EXERCISE —
Repeat all of the lines below word for word, without changing any character.

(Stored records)
● ● ● ● ● ● ●
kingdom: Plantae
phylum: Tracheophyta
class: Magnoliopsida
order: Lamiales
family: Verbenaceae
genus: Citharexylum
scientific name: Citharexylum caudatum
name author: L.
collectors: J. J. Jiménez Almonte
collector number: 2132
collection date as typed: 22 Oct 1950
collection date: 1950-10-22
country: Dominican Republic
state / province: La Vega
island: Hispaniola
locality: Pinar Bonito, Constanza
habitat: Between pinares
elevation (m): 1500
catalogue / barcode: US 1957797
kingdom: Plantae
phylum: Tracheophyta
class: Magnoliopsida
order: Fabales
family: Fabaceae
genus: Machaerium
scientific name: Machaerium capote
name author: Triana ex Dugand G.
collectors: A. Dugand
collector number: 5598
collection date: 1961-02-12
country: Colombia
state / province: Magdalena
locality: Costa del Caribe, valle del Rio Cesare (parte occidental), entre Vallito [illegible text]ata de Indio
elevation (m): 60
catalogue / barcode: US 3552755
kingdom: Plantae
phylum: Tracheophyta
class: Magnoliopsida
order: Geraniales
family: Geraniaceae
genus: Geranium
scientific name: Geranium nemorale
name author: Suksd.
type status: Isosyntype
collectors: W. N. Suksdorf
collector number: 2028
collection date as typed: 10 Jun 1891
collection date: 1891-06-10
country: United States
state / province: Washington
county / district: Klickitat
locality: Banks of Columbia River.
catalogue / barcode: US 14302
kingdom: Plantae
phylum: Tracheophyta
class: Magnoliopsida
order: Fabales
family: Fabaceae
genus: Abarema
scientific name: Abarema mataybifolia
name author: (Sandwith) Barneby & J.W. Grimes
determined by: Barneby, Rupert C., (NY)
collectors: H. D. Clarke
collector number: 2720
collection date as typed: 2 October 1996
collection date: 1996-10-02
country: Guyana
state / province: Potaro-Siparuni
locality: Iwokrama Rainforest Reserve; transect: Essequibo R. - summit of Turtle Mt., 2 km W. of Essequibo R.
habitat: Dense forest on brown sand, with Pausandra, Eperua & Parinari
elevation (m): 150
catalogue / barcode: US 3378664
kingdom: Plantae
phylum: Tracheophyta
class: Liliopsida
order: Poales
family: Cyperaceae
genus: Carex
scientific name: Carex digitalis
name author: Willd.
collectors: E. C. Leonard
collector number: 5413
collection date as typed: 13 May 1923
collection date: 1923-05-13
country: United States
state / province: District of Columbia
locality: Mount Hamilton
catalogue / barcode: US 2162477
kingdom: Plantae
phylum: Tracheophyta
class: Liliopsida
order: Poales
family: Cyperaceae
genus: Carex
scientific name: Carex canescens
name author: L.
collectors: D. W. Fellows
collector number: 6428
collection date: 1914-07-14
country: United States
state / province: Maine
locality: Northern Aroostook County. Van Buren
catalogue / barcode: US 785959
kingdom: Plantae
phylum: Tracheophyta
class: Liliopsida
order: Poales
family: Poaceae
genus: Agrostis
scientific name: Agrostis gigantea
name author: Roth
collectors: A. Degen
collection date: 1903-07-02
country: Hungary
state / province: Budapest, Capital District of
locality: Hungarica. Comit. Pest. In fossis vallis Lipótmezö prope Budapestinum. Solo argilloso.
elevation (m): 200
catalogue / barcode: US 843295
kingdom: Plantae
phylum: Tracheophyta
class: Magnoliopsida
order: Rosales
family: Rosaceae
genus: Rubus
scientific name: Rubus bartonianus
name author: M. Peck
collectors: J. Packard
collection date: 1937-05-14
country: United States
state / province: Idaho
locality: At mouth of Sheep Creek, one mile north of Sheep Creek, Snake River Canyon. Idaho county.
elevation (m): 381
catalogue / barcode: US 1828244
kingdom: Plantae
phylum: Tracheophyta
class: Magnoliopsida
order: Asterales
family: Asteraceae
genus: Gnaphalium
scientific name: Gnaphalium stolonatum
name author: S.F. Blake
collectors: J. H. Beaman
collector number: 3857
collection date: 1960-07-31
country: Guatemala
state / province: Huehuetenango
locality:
● ● ● ● ● ● ●
ANSWER BELOW —
kingdom: Plantae
phylum: Tracheophyta
class: Magnoliopsida
order: Lamiales
family: Verbenaceae
genus: Citharexylum
scientific name: Citharexylum caudatum
name author: L.
collectors: J. J. Jiménez Almonte
collector number: 2132
collection date as typed: 22 Oct 1950
collection date: 1950-10-22
country: Dominican Republic
state / province: La Vega
island: Hispaniola
locality: Pinar Bonito, Constanza
habitat: Between pinares
elevation (m): 1500
catalogue / barcode: US 1957797
kingdom: Plantae
phylum: Tracheophyta
class: Magnoliopsida
order: Fabales
family: Fabaceae
genus: Machaerium
scientific name: Machaerium capote
name author: Triana ex Dugand G.
collectors: A. Dugand
collector number: 5598
collection date: 1961-02-12
country: Colombia
state / province: Magdalena
locality: Costa del Caribe, valle del Rio Cesare (parte occidental), entre Vallito [illegible text]ata de Indio
elevation (m): 60
catalogue / barcode: US 3552755
kingdom: Plantae
phylum: Tracheophyta
class: Magnoliopsida
order: Geraniales
family: Geraniaceae
genus: Geranium
scientific name: Geranium nemorale
name author: Suksd.
type status: Isosyntype
collectors: W. N. Suksdorf
collector number: 2028
collection date as typed: 10 Jun 1891
collection date: 1891-06-10
country: United States
state / province: Washington
county / district: Klickitat
locality: Banks of Columbia River.
catalogue / barcode: US 14302
kingdom: Plantae
phylum: Tracheophyta
class: Magnoliopsida
order: Fabales
family: Fabaceae
genus: Abarema
scientific name: Abarema mataybifolia
name author: (Sandwith) Barneby & J.W. Grimes
determined by: Barneby, Rupert C., (NY)
collectors: H. D. Clarke
collector number: 2720
collection date as typed: 2 October 1996
collection date: 1996-10-02
country: Guyana
state / province: Potaro-Siparuni
locality: Iwokrama Rainforest Reserve; transect: Essequibo R. - summit of Turtle Mt., 2 km W. of Essequibo R.
habitat: Dense forest on brown sand, with Pausandra, Eperua & Parinari
elevation (m): 150
catalogue / barcode: US 3378664
kingdom: Plantae
phylum: Tracheophyta
class: Liliopsida
order: Poales
family: Cyperaceae
genus: Carex
scientific name: Carex digitalis
name author: Willd.
collectors: E. C. Leonard
collector number: 5413
collection date as typed: 13 May 1923
collection date: 1923-05-13
country: United States
state / province: District of Columbia
locality: Mount Hamilton
catalogue / barcode: US 2162477
kingdom: Plantae
phylum: Tracheophyta
class: Liliopsida
order: Poales
family: Cyperaceae
genus: Carex
scientific name: Carex canescens
name author: L.
collectors: D. W. Fellows
collector number: 6428
collection date: 1914-07-14
country: United States
state / province: Maine
locality: Northern Aroostook County. Van Buren
catalogue / barcode: US 785959
kingdom: Plantae
phylum: Tracheophyta
class: Liliopsida
order: Poales
family: Poaceae
genus: Agrostis
scientific name: Agrostis gigantea
name author: Roth
collectors: A. Degen
collection date: 1903-07-02
country: Hungary
state / province: Budapest, Capital District of
locality: Hungarica. Comit. Pest. In fossis vallis Lipótmezö prope Budapestinum. Solo argilloso.
elevation (m): 200
catalogue / barcode: US 843295
kingdom: Plantae
phylum: Tracheophyta
class: Magnoliopsida
order: Rosales
family: Rosaceae
genus: Rubus
scientific name: Rubus bartonianus
name author: M. Peck
collectors: J. Packard
collection date: 1937-05-14
country: United States
state / province: Idaho
locality: At mouth of Sheep Creek, one mile north of Sheep Creek, Snake River Canyon. Idaho county.
elevation (m): 381
catalogue / barcode: US 1828244
kingdom: Plantae
phylum: Tracheophyta
class: Magnoliopsida
order: Asterales
family: Asteraceae
genus: Gnaphalium
scientific name: Gnaphalium stolonatum
name author: S.F. Blake
collectors: J. H. Beaman
collector number: 3857
collection date: 1960-07-31
country: Guatemala
state / province: Huehuetenango
locality:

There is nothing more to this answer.